暗号資産プラットフォーム、未公開AI企業の「シャドーマーケット」として台頭

AI(人工知能)ブームへの投資意欲が高まる中、一般の個人投資家が未公開の有力AI企業にアクセスするための新たな手段として、暗号資産(仮想通貨)プラットフォームが活用されています。従来、これらの企業への投資は極めて限定的な手法に限られていましたが、クリプト市場が「シャドーマーケット(影の市場)」として機能し、独自の取引機会を提供し始めています。これは、Web3のエコシステムが伝統的な金融市場の補完、あるいは代替手段として存在感を強めていることを示しています。

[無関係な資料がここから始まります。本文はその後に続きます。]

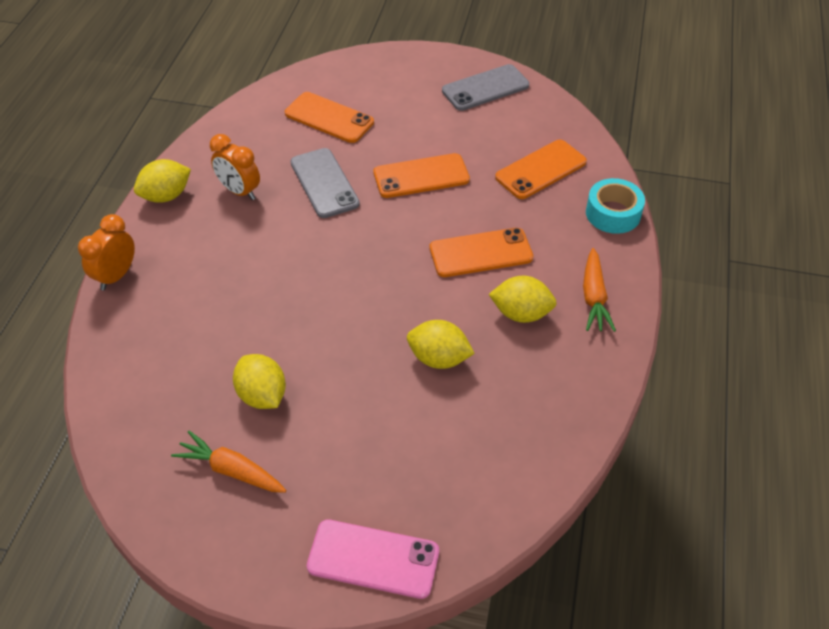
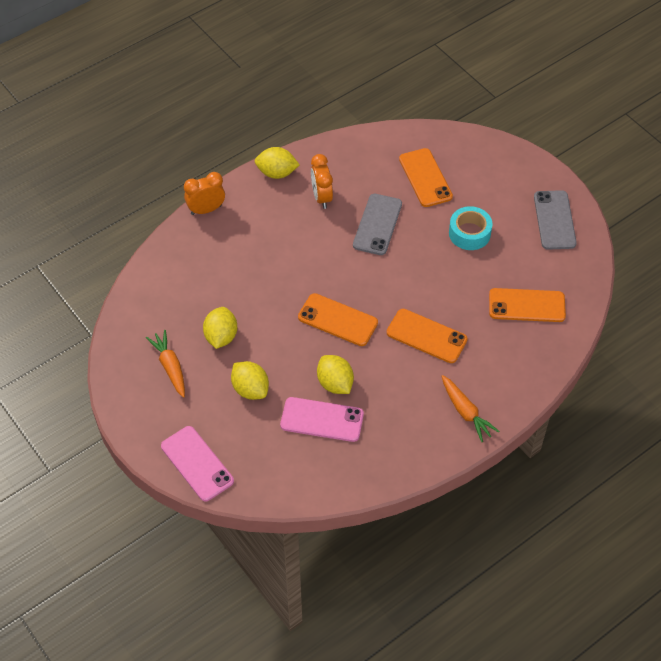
camera: 40 degrees right, 5 degrees up
orange phone [373,153,470,198] -> orange phone moved to [298,293,378,346]
grey phone [442,64,529,111] -> grey phone turned 75 degrees clockwise [534,190,577,250]
yellow lemon [489,276,557,323] -> yellow lemon moved to [231,361,269,400]
orange carrot [583,248,616,332] -> orange carrot turned 75 degrees counterclockwise [441,375,499,442]
turquoise tape [586,178,645,234] -> turquoise tape moved to [449,206,492,250]
none -> pink phone [280,397,364,442]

未公開AI企業へのアクセスを民主化するクリプトプラットフォーム

暗号資産プラットフォーム、未公開AI企業の「シャドーマーケット」として台頭

世界で最も価値のある未公開AI企業の多くは、通常、一般の個人投資家が直接投資することはほぼ不可能です。しかし、一部の暗号資産プラットフォームが、これらの企業の価値に連動した取引を提供し始めたことで、投資の門戸が広がりつつあります。

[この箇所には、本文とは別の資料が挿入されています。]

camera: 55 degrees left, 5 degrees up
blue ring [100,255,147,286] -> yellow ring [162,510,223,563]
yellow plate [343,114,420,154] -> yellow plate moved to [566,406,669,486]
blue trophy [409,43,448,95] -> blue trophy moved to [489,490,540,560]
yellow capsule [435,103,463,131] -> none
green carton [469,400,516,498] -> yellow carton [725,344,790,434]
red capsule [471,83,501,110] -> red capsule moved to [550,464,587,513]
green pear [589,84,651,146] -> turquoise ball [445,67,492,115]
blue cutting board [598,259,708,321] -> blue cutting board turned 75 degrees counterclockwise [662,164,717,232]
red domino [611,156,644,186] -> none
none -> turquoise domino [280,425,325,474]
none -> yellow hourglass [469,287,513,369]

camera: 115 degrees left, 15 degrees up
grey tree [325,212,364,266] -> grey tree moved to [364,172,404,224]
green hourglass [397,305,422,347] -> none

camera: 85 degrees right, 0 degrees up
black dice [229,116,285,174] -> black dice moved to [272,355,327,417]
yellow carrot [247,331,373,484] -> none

こうした動きは、AIブームの恩恵を享受したいと考える個人投資家の需要に応える形で急速に普及しています。伝統的な証券市場を介さずに、クリプト技術を用いたプラットフォーム上で取引が行われることから、一種の「シャドーマーケット」として機能しているのが特徴です。

伝統的手法とクリプトによる新たな選択肢

これまで、未公開企業への投資手段としては、クローズドエンド型ファンド(解約や返金が原則として認められない投資信託)やインターバル・ファンド、特定の投資目的のために設立されるSPV(特別目的会社)などが主流でした。しかし、これらは主流の金融商品として普及しつつあるものの、依然としてアクセスに制約が伴う場合があります。

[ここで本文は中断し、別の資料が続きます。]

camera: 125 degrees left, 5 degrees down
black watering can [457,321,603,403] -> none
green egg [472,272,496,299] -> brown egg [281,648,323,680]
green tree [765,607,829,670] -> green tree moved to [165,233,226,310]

これに対し、クリプトプラットフォームは、これまで一般投資家がほぼアクセスできなかった資産クラスに対して、より直接的かつ簡便な取引環境を提供しています。Web3業界のビジネスパーソンにとっては、暗号資産の技術が既存の金融システムの枠組みを超え、実体経済における有力企業の資本取引にどのように介在し始めているかを示す重要な事例といえます。

ポイント

  • AIブームを背景に、個人投資家による未公開AI企業への投資需要が急増しています。
  • 従来の投資信託や特別目的会社(SPV)といった手法に加え、暗号資産プラットフォームが新たな取引経路となっています。
  • 通常の手段ではアクセスが困難な、世界で最も価値のある未公開AI企業の価値に連動した取引が可能になっています。
  • クリプト市場が「シャドーマーケット」として機能することで、未公開株取引の民主化が進む可能性が注目されます。